SOURCE DATA =>

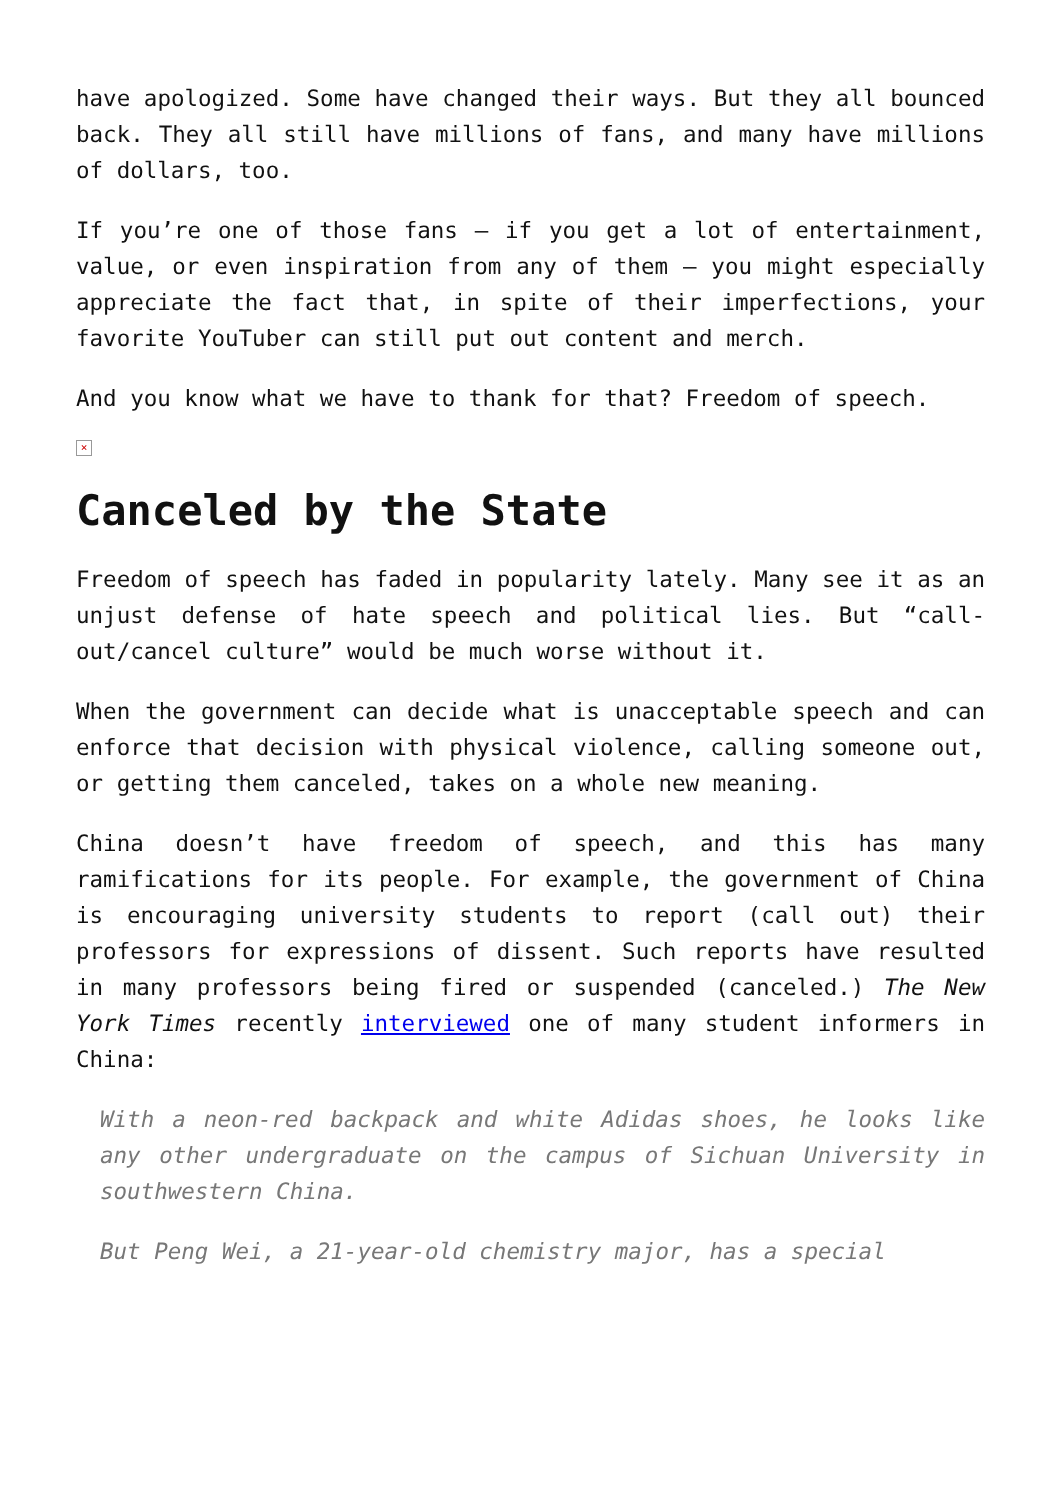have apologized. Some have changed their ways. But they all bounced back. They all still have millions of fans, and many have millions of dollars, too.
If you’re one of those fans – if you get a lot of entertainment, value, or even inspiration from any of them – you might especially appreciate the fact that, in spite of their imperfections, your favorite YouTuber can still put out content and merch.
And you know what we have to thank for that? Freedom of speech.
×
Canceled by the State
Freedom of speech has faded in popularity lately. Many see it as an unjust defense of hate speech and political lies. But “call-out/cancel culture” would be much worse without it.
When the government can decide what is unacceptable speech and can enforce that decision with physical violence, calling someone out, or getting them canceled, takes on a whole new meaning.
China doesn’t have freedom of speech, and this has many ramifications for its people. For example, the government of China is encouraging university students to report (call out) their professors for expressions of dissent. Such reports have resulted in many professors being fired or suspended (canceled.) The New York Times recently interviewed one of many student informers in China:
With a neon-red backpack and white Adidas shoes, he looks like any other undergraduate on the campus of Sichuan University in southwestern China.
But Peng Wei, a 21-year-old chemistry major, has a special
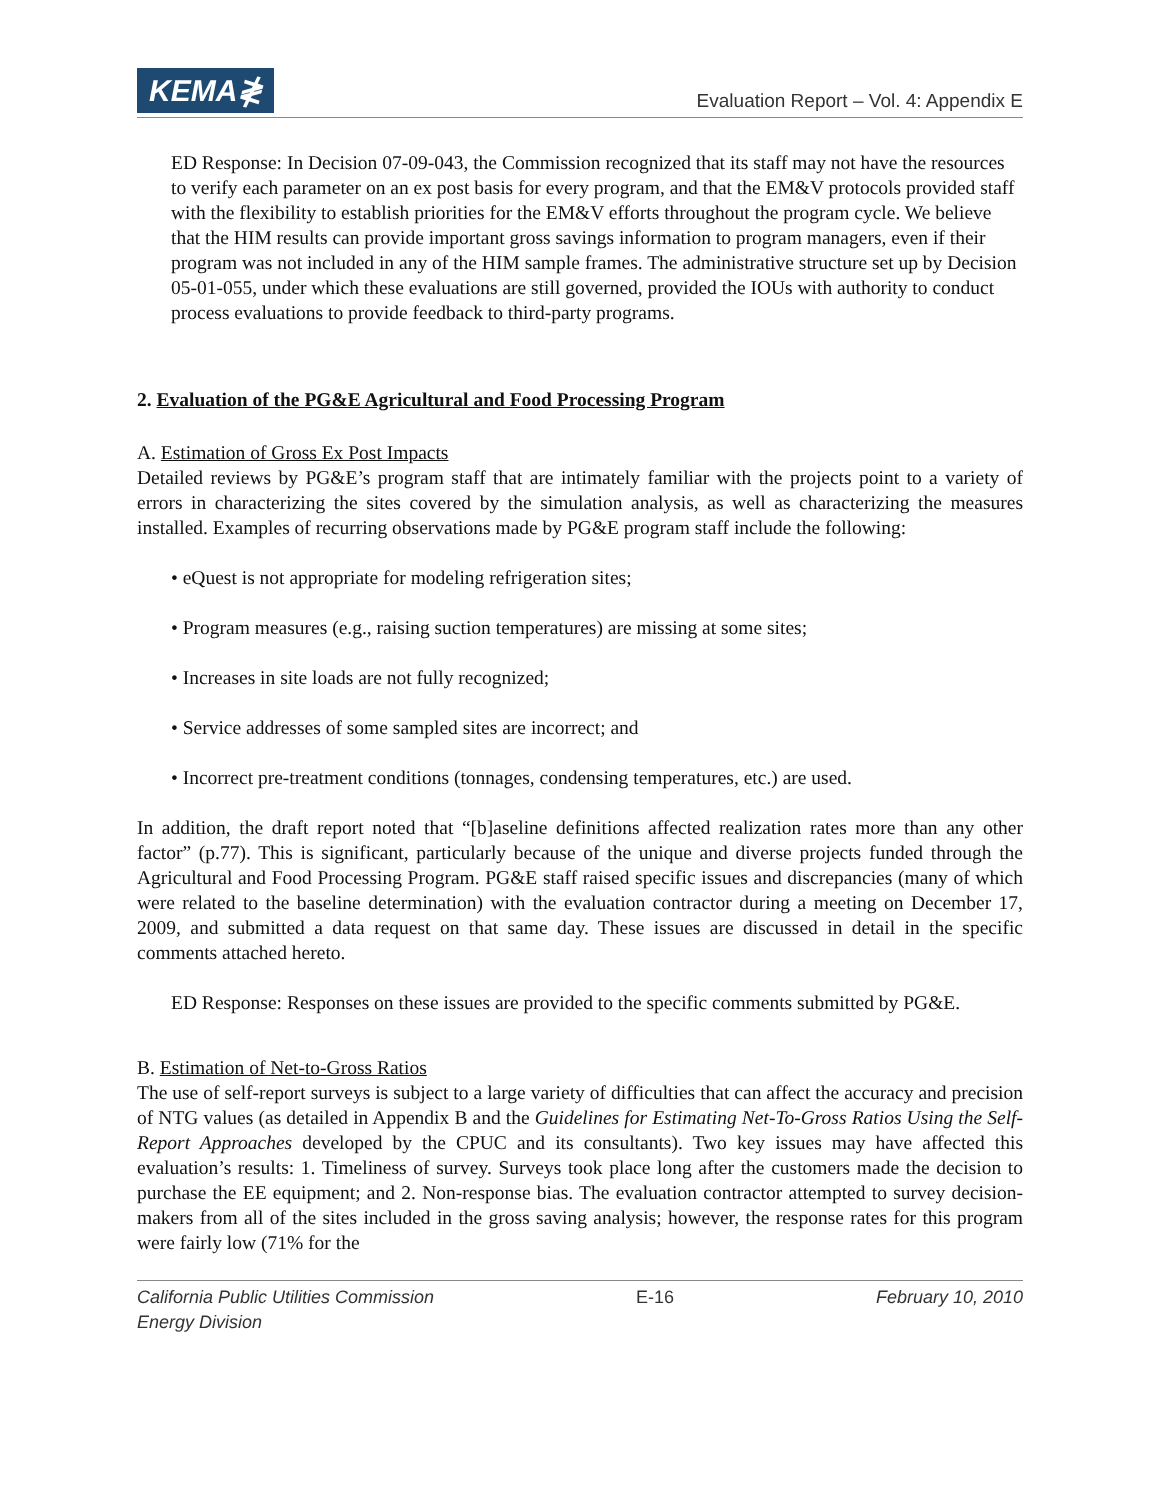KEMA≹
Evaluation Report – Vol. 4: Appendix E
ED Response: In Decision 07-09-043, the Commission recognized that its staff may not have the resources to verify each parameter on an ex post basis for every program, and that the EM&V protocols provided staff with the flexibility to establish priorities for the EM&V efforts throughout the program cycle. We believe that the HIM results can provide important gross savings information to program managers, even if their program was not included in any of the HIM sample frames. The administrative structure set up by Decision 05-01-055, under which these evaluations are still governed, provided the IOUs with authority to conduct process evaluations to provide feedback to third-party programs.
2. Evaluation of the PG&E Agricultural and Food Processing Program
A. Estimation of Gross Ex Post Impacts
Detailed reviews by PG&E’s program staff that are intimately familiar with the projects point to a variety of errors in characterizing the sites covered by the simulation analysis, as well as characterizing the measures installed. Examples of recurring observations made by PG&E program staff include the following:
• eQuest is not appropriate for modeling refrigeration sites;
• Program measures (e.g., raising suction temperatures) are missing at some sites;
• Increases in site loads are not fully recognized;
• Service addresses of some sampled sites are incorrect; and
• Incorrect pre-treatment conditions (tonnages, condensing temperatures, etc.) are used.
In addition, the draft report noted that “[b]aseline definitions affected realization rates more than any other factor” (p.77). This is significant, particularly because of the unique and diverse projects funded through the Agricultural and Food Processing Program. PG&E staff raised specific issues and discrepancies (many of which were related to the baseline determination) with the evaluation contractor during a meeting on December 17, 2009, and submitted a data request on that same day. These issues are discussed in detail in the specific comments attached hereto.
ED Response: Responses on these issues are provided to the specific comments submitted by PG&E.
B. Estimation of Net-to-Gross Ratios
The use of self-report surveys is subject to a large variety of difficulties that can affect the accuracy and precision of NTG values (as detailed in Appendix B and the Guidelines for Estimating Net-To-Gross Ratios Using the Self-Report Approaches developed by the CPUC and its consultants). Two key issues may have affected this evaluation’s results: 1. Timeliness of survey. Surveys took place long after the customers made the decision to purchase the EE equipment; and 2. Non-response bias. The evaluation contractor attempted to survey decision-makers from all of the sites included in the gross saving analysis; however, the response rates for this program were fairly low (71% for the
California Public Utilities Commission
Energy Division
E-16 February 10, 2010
...
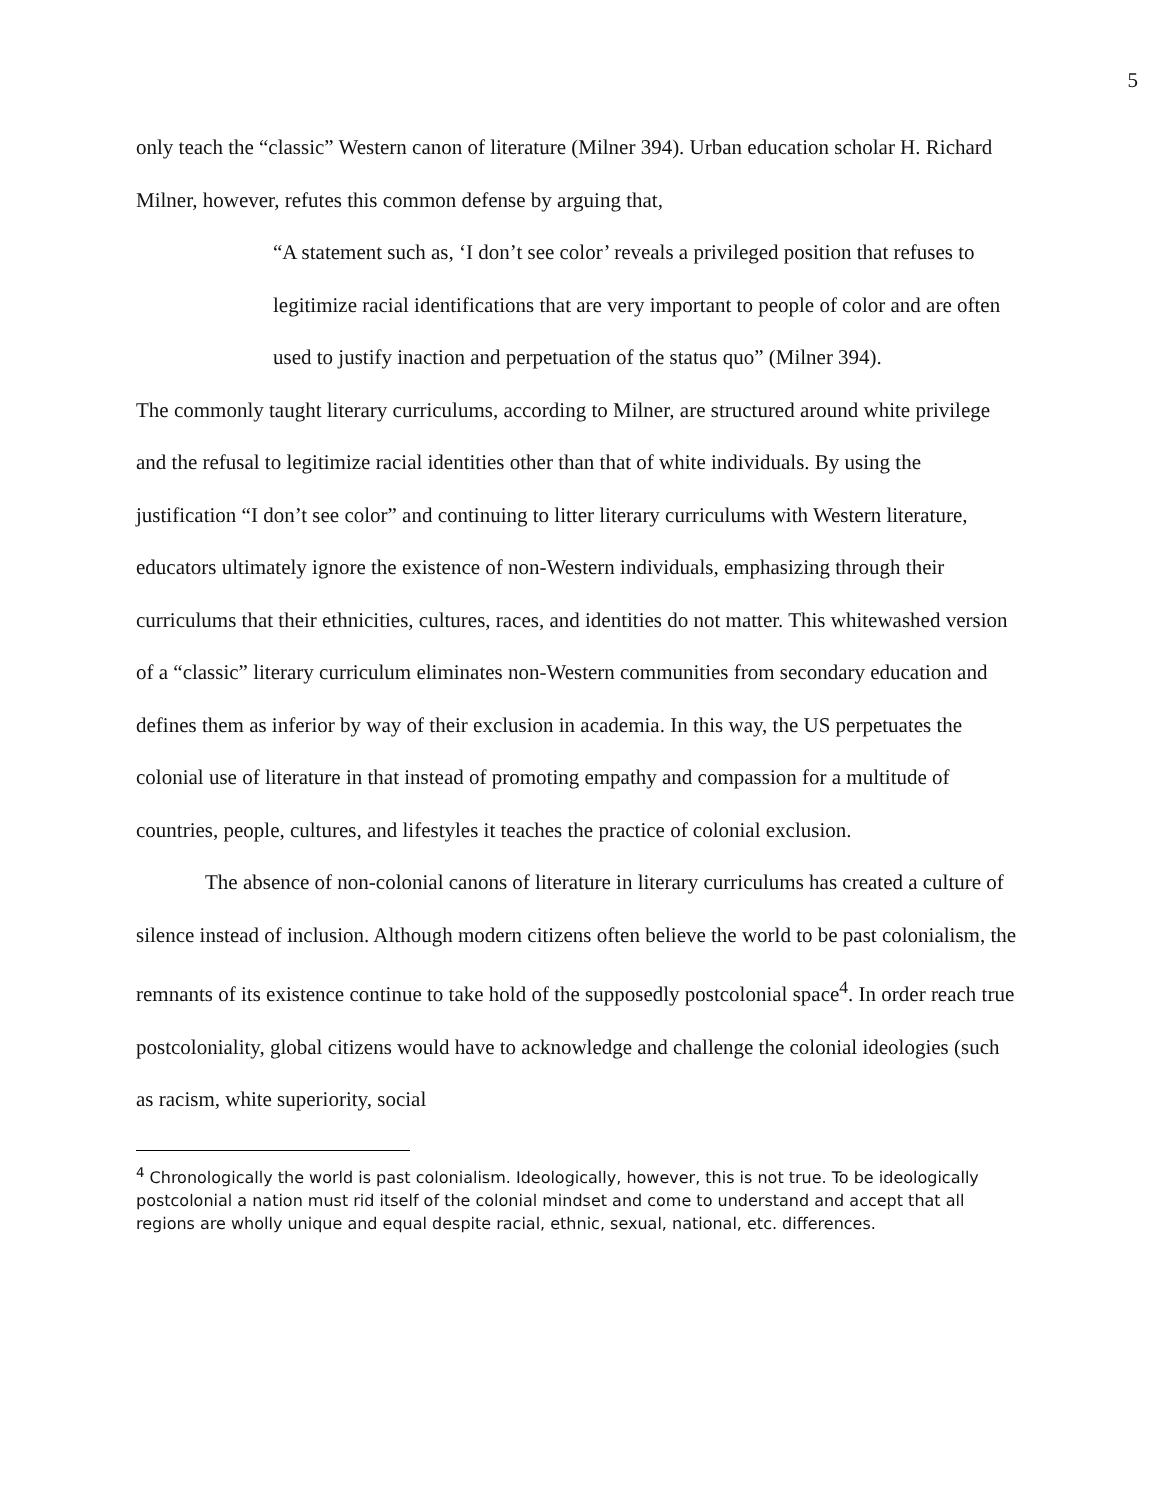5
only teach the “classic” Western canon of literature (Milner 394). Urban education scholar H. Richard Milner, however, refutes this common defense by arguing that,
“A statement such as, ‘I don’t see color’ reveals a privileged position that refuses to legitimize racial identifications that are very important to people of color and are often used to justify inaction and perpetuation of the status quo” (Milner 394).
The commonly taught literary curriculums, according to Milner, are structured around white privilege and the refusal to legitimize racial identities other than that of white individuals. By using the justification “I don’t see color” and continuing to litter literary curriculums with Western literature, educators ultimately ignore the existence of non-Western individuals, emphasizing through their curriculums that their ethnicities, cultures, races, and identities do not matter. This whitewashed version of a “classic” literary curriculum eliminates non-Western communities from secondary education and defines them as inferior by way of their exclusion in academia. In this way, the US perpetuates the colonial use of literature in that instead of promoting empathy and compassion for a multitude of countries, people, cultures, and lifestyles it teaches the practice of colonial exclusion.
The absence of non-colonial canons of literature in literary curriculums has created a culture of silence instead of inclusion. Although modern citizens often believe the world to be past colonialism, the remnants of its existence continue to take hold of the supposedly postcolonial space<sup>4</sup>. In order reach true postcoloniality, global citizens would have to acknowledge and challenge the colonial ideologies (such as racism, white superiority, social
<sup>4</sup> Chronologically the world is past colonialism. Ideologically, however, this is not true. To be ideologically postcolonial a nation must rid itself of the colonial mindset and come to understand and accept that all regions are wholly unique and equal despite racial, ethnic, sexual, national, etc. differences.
---
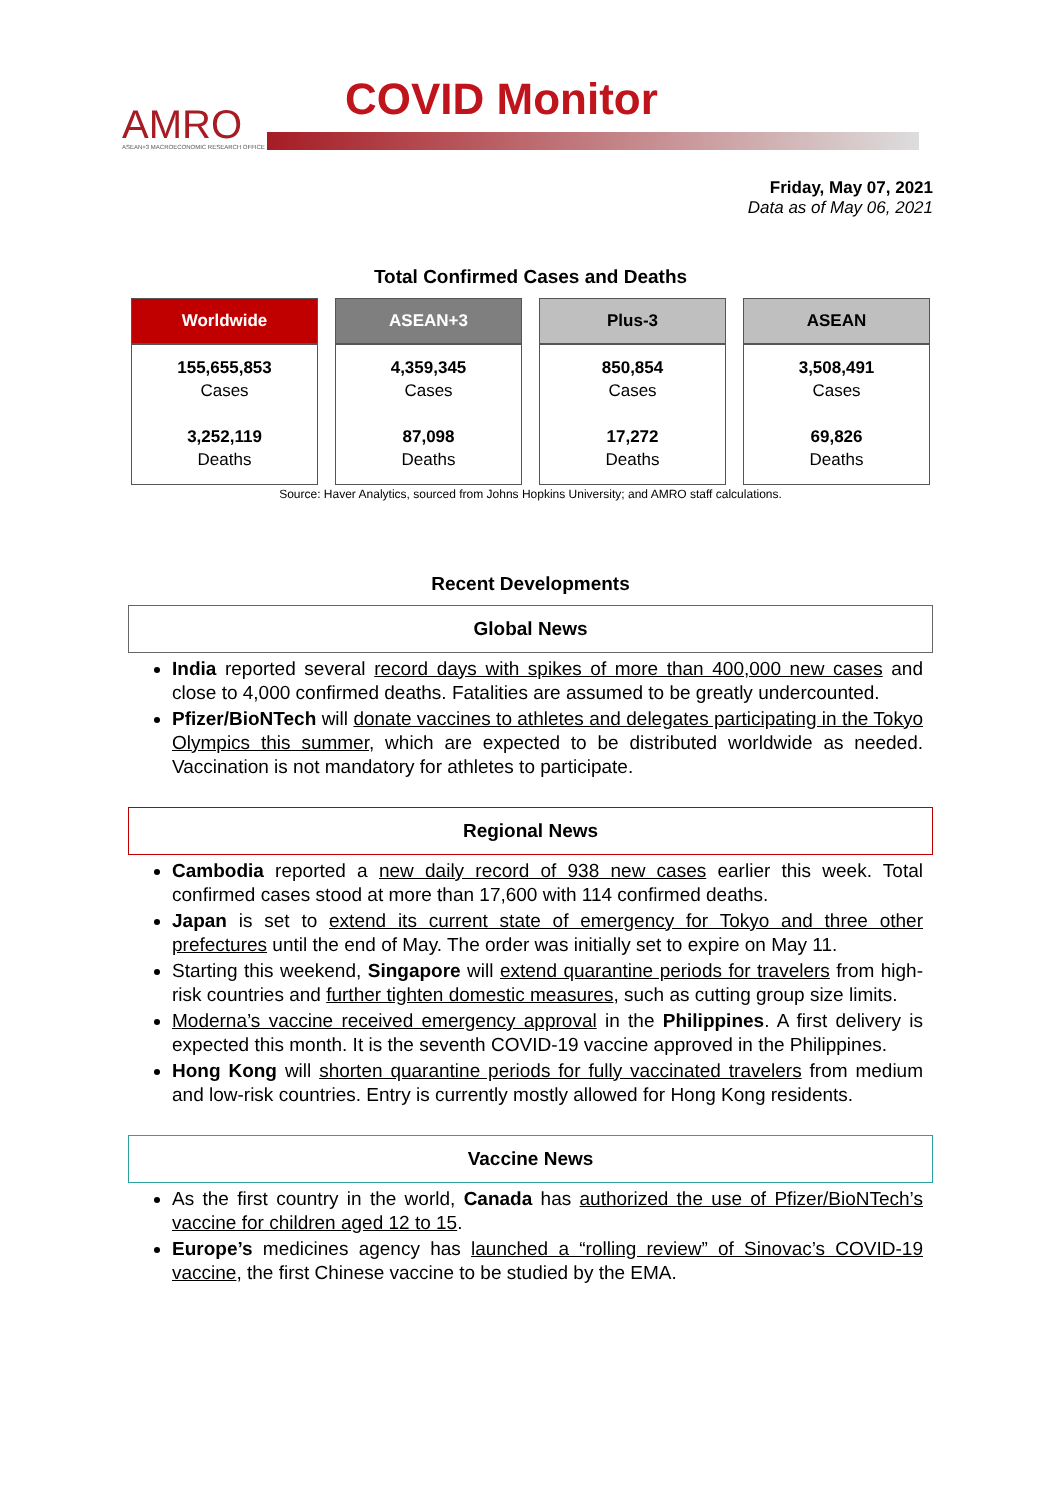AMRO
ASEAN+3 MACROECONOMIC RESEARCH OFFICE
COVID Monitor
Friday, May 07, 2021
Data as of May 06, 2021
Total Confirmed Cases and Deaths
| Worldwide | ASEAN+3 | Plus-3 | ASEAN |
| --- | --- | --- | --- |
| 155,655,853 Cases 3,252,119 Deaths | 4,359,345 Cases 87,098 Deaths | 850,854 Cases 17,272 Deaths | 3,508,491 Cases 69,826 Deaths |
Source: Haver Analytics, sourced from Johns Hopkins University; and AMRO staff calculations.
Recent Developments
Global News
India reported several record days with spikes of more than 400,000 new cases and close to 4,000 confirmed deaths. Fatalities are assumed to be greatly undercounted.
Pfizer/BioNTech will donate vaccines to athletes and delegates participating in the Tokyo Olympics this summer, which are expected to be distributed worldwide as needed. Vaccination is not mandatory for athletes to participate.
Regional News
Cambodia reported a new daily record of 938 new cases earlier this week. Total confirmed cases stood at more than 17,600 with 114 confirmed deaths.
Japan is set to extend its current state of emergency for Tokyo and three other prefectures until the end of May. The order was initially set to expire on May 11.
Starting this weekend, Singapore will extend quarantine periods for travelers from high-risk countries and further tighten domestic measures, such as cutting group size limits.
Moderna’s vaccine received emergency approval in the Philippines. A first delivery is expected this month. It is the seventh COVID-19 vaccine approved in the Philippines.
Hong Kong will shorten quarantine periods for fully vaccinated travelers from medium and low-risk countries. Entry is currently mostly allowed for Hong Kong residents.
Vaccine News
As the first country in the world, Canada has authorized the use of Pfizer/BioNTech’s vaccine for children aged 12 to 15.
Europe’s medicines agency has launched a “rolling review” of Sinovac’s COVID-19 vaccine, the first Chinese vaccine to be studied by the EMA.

WHAT IS BEING ASKED =>
Above are records; repeat only the lines from the line with "have apologized. Some" through the line with "When the government", and leave pictures out.

SOLUTION FOR THIS TASK =>
have apologized. Some have changed their ways. But they all bounced back. They all still have millions of fans, and many have millions of dollars, too.
If you’re one of those fans – if you get a lot of entertainment, value, or even inspiration from any of them – you might especially appreciate the fact that, in spite of their imperfections, your favorite YouTuber can still put out content and merch.
And you know what we have to thank for that? Freedom of speech.
×
Canceled by the State
Freedom of speech has faded in popularity lately. Many see it as an unjust defense of hate speech and political lies. But “call-out/cancel culture” would be much worse without it.
When the government can decide what is unacceptable speech and can enforce that decision with physical violence, calling someone out, or getting them canceled, takes on a whole new meaning.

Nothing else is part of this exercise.